Goodness-of-fit calculations¶

A goodness-of-fit calculation provides a way in which we can assess how well a set of predictions “fit” some observed or measured values (data). Often, this kind of calculation is useful because it can provide a single number to quantify how well a set of predictions matches some data. If we consider a very simple case, let’s say we have a single mean geochronological age for a rock sample with its uncertainty (the standard deviation for the individual grain ages in the sample in this case). We might visually represent this data as a point to display the mean and an error bar to show the standard deviation as shown below in Figure 1.

Figure 1. A measured age (blue circle) with its uncertainty as an errorbar and two predicted ages (white squares).

In this scenario, we might reasonably consider one of the predicted ages to have a “good” fit to the data if the predicted age is within the uncertainty of the measured age. Thus, the predicted age on the left “fits” the data, whereas the predicted age on the right does not. The general idea is that the predictions should be within the uncertainty in the data to be considered a “good” fit to the data.

Keeping in mind the idea that predictions should be within data uncertainties we can now consider some of the basic goodness-of-fit calculations. The first example is the weighted sum of the squared errors, also often refered to simply as chi squared:

\[\chi^{2} = \sum \frac{(O_{i} - E_{i})^{2}}{\sigma_{i}^{2}}\]

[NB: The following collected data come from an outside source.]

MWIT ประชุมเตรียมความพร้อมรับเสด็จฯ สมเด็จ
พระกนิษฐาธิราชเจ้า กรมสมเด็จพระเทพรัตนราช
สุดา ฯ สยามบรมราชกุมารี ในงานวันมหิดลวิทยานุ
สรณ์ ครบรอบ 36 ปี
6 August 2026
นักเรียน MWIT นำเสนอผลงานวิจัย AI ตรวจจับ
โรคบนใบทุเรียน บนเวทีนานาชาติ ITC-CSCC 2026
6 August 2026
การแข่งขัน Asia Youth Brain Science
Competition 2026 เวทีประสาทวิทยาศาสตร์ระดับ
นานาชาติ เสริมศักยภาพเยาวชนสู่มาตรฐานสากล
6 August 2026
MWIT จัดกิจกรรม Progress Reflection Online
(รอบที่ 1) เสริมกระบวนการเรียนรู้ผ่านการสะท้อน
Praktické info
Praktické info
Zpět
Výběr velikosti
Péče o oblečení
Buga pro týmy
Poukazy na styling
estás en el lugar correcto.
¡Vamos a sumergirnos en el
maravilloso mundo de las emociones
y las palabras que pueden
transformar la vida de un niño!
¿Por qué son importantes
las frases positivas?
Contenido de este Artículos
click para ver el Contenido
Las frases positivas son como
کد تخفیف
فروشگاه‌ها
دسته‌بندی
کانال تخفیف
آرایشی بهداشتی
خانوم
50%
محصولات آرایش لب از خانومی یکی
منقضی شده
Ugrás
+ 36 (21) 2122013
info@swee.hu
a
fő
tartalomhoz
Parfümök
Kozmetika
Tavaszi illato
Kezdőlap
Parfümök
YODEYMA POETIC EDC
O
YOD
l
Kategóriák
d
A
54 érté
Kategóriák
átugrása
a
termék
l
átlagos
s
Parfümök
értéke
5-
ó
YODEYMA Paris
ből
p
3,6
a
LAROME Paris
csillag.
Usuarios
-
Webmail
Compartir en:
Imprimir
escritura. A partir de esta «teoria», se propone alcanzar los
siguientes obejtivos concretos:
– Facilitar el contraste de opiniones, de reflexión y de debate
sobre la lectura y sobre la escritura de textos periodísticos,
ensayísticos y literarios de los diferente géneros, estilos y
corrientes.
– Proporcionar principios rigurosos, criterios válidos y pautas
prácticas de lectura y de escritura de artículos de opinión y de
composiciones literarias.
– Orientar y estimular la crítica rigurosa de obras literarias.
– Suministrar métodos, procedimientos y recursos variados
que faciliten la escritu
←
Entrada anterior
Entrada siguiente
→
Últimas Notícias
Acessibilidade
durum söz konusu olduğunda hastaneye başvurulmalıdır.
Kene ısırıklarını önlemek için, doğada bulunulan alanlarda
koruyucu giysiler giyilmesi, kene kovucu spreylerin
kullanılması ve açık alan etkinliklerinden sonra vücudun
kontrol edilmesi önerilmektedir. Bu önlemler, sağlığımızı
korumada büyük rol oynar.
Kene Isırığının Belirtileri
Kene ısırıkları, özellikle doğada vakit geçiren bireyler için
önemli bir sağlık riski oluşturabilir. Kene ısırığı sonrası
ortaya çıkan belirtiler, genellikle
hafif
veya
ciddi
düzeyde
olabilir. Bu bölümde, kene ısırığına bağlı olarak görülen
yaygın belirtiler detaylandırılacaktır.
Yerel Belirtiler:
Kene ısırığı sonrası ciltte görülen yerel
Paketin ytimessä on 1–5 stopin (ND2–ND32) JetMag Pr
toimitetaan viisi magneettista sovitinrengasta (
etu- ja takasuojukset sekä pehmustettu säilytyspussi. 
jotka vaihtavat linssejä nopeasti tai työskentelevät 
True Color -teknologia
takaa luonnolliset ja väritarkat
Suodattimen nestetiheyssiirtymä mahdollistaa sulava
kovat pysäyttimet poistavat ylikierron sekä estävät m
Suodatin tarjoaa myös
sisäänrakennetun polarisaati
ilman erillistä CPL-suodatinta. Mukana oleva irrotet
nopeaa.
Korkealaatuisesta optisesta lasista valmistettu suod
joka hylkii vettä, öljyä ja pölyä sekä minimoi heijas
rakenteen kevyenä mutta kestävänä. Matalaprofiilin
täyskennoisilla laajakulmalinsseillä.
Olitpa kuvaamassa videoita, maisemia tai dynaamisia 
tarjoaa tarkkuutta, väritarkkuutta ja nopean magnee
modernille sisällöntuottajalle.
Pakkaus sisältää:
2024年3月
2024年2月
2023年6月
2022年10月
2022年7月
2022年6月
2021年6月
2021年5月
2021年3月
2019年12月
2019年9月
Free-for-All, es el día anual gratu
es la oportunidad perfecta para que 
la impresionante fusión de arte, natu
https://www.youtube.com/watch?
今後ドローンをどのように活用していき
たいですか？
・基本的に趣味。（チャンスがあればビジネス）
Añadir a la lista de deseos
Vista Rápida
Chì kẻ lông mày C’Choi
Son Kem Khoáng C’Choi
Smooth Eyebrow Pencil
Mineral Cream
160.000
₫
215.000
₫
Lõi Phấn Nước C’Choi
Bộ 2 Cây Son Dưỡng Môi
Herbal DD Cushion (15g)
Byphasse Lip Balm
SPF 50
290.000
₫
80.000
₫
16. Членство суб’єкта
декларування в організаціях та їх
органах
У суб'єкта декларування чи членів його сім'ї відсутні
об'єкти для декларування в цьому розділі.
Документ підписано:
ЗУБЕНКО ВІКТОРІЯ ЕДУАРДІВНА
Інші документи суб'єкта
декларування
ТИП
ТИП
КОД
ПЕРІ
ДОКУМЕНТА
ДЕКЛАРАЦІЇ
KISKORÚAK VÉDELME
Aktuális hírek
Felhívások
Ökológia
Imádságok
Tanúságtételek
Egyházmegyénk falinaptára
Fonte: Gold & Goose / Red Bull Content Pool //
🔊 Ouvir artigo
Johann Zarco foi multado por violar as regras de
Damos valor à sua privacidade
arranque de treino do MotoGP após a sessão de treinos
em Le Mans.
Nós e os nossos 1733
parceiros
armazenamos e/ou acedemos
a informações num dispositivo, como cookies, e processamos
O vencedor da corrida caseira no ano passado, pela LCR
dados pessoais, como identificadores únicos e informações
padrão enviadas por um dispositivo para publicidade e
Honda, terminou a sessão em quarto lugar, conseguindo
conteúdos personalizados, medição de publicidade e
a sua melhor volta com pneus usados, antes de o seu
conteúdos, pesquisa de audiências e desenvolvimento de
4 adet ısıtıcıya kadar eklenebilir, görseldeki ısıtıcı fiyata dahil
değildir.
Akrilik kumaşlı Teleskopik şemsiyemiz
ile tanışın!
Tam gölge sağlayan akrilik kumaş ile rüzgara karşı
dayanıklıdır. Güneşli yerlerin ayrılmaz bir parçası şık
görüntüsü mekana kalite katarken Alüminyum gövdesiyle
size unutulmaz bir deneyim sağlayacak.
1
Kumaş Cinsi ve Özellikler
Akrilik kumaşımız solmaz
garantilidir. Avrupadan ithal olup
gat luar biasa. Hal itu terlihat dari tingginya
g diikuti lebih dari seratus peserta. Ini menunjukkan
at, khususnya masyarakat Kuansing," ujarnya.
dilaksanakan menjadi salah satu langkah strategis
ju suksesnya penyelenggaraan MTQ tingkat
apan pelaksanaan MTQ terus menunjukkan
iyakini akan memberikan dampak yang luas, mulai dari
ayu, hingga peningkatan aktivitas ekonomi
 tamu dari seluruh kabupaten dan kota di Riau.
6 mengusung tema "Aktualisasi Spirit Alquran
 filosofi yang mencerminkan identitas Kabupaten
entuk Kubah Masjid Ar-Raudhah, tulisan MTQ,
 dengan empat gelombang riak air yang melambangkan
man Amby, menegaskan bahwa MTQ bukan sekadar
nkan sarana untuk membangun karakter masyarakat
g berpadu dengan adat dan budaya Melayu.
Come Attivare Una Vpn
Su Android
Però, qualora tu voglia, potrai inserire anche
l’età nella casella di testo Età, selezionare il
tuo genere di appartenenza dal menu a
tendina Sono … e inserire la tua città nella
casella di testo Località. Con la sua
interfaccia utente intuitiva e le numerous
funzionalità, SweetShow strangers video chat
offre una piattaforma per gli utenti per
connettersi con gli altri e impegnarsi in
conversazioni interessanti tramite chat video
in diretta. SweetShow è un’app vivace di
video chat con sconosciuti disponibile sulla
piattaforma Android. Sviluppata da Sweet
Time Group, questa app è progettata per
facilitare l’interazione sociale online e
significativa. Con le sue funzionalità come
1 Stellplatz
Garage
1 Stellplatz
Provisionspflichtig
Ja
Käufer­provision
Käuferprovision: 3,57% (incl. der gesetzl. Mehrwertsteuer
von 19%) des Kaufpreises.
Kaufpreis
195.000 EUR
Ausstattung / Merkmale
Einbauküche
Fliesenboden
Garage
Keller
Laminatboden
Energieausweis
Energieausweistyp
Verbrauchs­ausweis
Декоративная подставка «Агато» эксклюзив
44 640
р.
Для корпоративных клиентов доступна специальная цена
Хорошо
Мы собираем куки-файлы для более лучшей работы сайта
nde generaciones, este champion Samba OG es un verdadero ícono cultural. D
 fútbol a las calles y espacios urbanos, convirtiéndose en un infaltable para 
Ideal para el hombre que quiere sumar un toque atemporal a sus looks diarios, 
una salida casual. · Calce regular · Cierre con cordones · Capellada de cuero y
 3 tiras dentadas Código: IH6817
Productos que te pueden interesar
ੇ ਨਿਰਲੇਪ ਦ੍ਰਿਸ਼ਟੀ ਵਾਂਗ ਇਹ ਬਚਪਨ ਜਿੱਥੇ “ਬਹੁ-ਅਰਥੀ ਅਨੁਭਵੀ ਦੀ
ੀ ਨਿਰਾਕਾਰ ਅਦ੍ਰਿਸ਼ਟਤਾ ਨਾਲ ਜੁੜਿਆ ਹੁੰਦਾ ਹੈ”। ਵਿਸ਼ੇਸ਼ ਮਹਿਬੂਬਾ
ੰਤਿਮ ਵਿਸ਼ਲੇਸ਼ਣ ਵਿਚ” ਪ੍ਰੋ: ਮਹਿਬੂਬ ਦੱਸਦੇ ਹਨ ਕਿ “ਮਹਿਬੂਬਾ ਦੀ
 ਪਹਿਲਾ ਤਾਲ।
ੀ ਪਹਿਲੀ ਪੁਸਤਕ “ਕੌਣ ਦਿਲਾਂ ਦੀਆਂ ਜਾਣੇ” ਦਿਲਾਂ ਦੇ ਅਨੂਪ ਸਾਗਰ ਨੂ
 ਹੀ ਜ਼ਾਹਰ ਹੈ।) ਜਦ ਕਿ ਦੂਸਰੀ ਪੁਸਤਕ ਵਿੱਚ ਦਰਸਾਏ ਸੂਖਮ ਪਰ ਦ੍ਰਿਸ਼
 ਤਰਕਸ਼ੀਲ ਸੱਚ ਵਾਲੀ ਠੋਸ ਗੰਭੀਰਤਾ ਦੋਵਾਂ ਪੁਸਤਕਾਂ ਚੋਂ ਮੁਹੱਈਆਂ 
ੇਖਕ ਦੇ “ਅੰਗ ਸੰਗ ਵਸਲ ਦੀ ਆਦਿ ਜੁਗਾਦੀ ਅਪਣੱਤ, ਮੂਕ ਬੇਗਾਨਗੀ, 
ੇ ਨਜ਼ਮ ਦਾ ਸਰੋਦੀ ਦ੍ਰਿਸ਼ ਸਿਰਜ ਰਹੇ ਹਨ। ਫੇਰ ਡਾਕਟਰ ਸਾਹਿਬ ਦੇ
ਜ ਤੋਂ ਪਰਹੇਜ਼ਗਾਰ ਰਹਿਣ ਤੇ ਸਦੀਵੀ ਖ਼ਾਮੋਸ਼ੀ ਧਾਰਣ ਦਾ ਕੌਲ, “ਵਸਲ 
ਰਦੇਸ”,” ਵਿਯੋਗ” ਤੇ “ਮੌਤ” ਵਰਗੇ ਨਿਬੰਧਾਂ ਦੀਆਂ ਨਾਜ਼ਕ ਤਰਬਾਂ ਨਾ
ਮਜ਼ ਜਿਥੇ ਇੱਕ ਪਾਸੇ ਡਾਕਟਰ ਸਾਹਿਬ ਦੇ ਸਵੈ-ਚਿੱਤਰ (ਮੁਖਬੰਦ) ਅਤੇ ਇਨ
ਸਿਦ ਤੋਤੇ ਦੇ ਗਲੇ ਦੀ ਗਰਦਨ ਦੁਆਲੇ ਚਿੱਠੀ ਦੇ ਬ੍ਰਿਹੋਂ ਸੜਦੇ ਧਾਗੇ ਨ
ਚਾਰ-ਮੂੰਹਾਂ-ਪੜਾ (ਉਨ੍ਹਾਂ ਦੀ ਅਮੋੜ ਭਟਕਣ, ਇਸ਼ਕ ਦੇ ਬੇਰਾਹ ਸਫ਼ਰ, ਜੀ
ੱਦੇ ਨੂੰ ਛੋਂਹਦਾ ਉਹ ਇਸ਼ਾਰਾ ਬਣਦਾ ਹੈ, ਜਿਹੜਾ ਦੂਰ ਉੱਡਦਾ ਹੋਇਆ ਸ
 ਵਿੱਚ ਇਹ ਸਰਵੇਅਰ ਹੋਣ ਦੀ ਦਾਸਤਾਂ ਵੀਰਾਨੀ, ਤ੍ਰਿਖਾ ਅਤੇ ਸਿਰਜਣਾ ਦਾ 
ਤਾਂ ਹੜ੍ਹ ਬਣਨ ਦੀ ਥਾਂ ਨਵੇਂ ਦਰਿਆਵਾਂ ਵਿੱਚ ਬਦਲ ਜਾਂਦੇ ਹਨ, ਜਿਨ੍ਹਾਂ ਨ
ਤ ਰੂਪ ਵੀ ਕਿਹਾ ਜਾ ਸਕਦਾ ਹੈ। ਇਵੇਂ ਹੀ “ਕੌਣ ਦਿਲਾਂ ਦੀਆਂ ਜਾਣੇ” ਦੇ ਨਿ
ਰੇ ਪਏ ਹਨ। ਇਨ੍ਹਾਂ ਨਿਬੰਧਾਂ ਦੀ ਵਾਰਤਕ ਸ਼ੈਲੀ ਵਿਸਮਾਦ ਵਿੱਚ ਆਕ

where \(O_{i}\) is the \(i\)th measured mean age, \(E_{i}\) is the \(i\)th predicted age, and \(\sigma_{i}\) is the \(i\)th standard deviation.

This equation is quite simple in terms of the concept. First, the difference between the mean age and the prediction is calculated and then squared. This ensures that we are only considering the magnitude in the difference in the values, not whether the prediction is smaller or greater than the mean of the data. Second, the calculated difference is divided by the standard deviation squared. If the standard deviation is simply how much a value differs from the mean on average, then dividing by the standard deviation should allow us to see whether or not a prediction is within the uncertainty. How? Let’s consider some examples.

If we assume that the mean value in the data and the prediction are identical, then their difference is zero, and the value of the chi-squared equation for that data point would also be zero.
If the prediction is exactly 1 standard deviation larger or smaller than the mean of the data, then the difference would be exactly the standard deviation \(\sigma\), in which case the chi-squared value for that data point would be \(\sigma^{2} / \sigma^{2}\), which equals 1.

Thus, for any prediction that falls within the data uncertainty, the chi-squared value for that prediction should be less than or equal to 1, with a minimum of zero. Any value that falls outside the data uncertainty would thus have a chi-squared value of greater than 1. Unfortunately, since these values for each data point are summed together, it can be a bit difficult to look at just the value of chi squared to determine how well some predictions match some data, unless the value is very close to 1.

An alternative formulation of the weighted sum of the squared errors attempts to make the values slightly easier to interpret by dividing by the number of values used in the calculation, as shown below.

\[\chi^{2} = \frac{1}{N} \sum \frac{(O_{i} - E_{i})^{2}}{\sigma_{i}^{2}}\]

where \(N\) is the number of values in the summation.

The change above is simple, we’re just dividing the calculated chi-squared value by the number of values used in the summation \(N\). The advantage here is that now a value of 1.0 or less tells us that on average the predictions are within the uncertainties in the data, and a value of greater than 1.0 says that on average the predictions are not within the uncertainties of the data.